Wednesday, October 16, 2013

Email::Valid Peculiarities

Over here at Dada Mail, we do a lot of verification of email addresses when confirming subscriptions. Is the form of the email correct? Has this address been used to try to subscribe with before? Has the user themselves confirmed their subscription? What happens when there's an error? There's a lot to it (sadly) and if something in one of these steps goes wrong, a subscription doesn't happen, or worse yet, a mailing list is tarnished with not-so-valid addresses. This little tale is about invalid in form addresses getting on people's mailing lists.

A user posted on the Dada Mail support forums: "There's an address with a space in it, that's entered my list! It's causing problems with delivery of the ENTIRE list? How did that happen?"

A lot of the time developing a very complicated piece of software is supporting it (I think, anyways). When a question like this comes down the tubes, I have no great answer, except it must have been an outside thing. So I ask, "Was the address added directly into the backend?" That's something that happens from time to time, although there are many pitfalls: importing data can be done incorrectly - and even if it's done correctly once, the design of the backend can change, and then it's not done correctly anymore.

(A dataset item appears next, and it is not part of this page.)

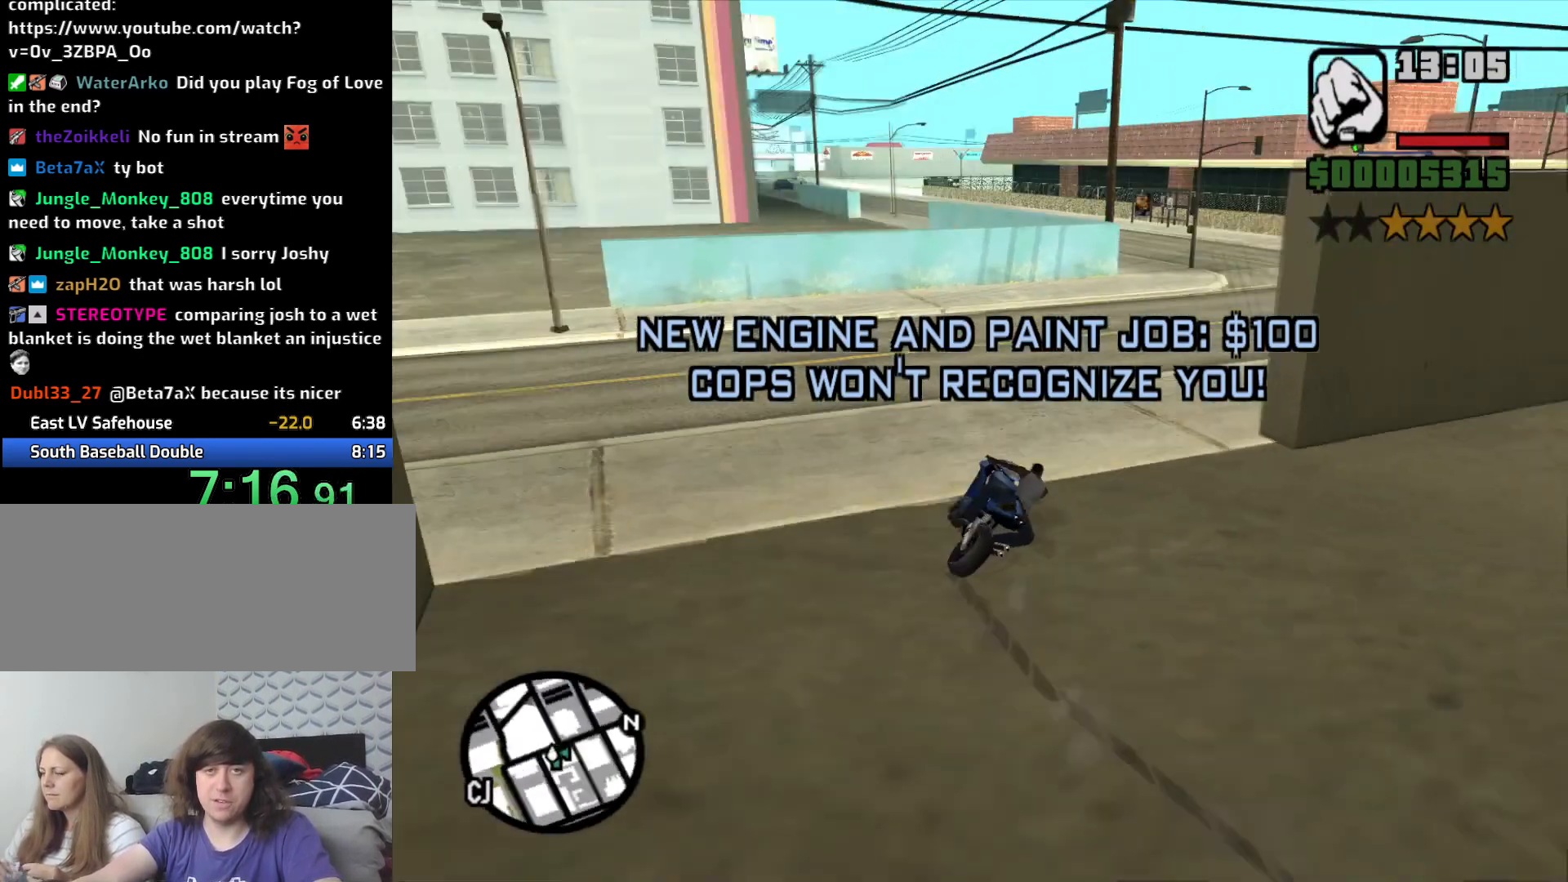
{"keys": ["2", "d", "w"], "mouse": [], "events": [[250, "w", "down"], [300, "2", "down"], [350, "2", "up"], [450, "2", "down"]]}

That's why, if it's an option, it's a good idea to use the API that presented to the developer, rather than try to retinker it, yourself. 

When the user replied back with, "Nope!" I knew I was really stuck.  "But I have tests!"  I protested to my Macbook Pro. "Coverage!" "I didn't roll my own email validator!" "I did everything you're supposed to do!"

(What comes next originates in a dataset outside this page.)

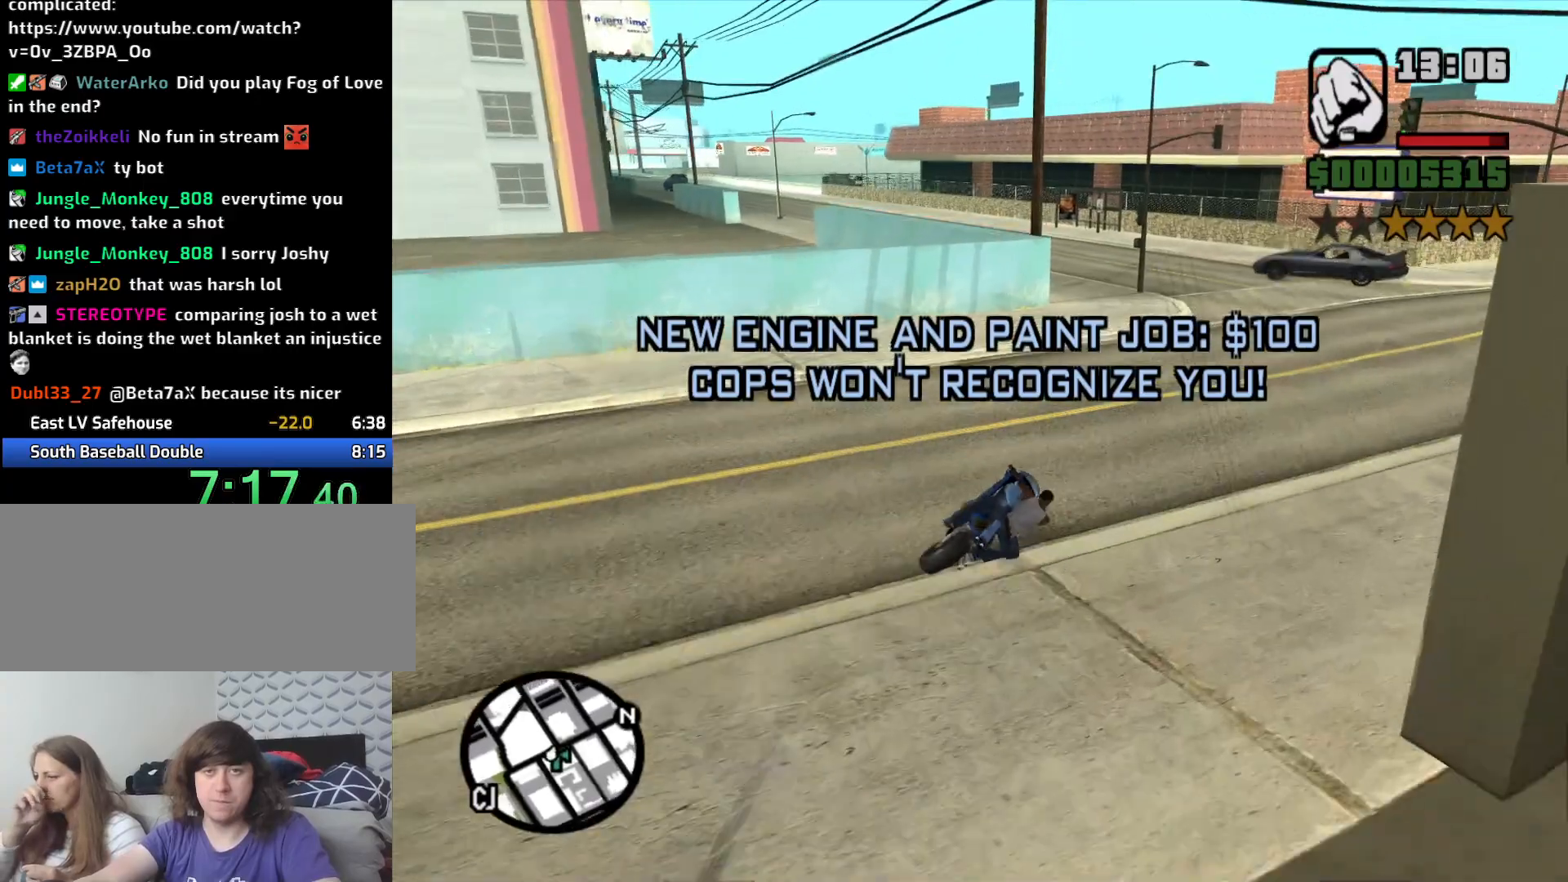
{"keys": ["2", "a", "w"], "mouse": [], "events": [[33, "2", "up"], [33, "d", "up"], [83, "a", "down"], [266, "w", "up"], [400, "w", "down"], [500, "2", "down"]]}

 So, current tests be-damned, I had to start from square one: Attempt to recreate the problem, in the simplest way I could. So, I tried to join a list, with an address with a space in it, like this:

myaddress@example .com

And, wouldn't you know it, the app took the address like nothing was wrong. Now,  totally believing my user, but being in total disbelief myself, it was time to hit the code.  We use Email::Valid in Dada Mail, to test the validity of an email address, like so:



#!/usr/bin/perl 

use Email::Valid; 

my $address = 'someone@example.com'; 

if(Email::Valid->address($address)){ 
 print "Valid!"; 
}
else { 
 print "NOPE!"; 
} 
# prints, Valid! 


This is wrong.  Observe:


#!/usr/bin/perl 

use Email::Valid; 

my $address = 'someone@example .com'; # notice the space! 

if(Email::Valid->address($address)){ 
 print "Valid!"; 
}
else { 
 print "NOPE!"; 
}
# Prints, Valid!

And, there's my problem, in a pretty simple case.

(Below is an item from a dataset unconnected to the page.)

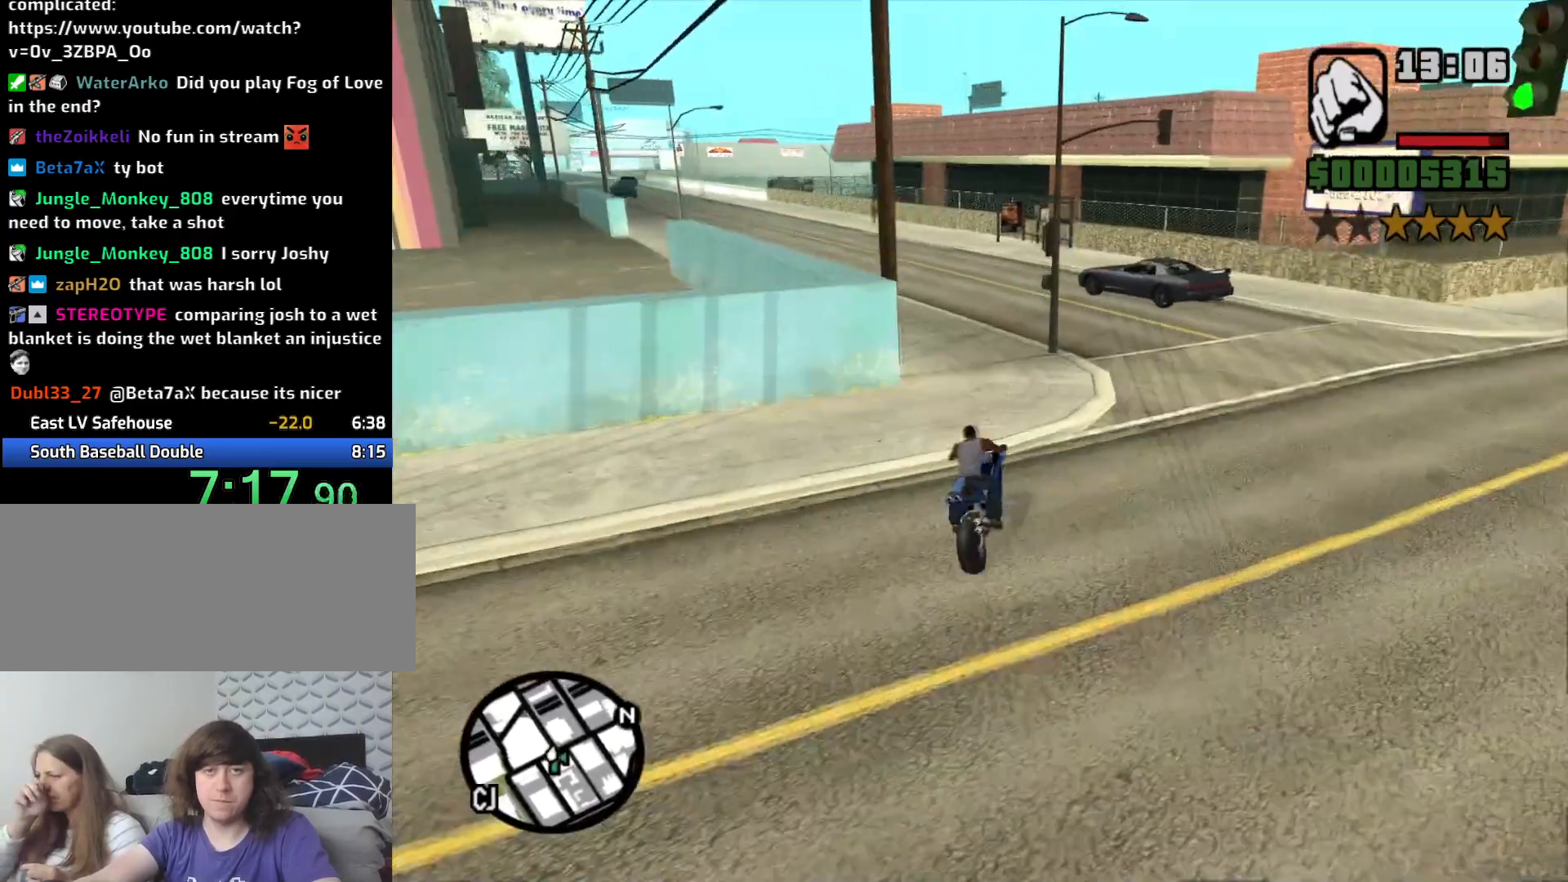
{"keys": ["a", "w"], "mouse": [], "events": [[100, "2", "up"], [183, "2", "down"], [283, "2", "up"], [366, "2", "down"], [483, "2", "up"]]}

So, what's going on? Basically my code had assumed that Email::Valid's address method returned a boolean value. It does not. From Email::Valid's docs (emphasis is mine):
This is the primary method which determines whether an email address is valid. It's behavior is modified by the values of mxcheck(), tldcheck(), local_rules(), fqdn(), and fudge(). If the address passes all checks, the (possibly modified) address is returned as a string. Otherwise, the undefined value is returned. In a list context, the method also returns an instance of the Mail::Address class representing the email address.
Big difference! So let's try that code snippet, again:

 
#!/usr/bin/perl 

use Email::Valid; 

my $address = 'someone@example .com'; # notice the space! 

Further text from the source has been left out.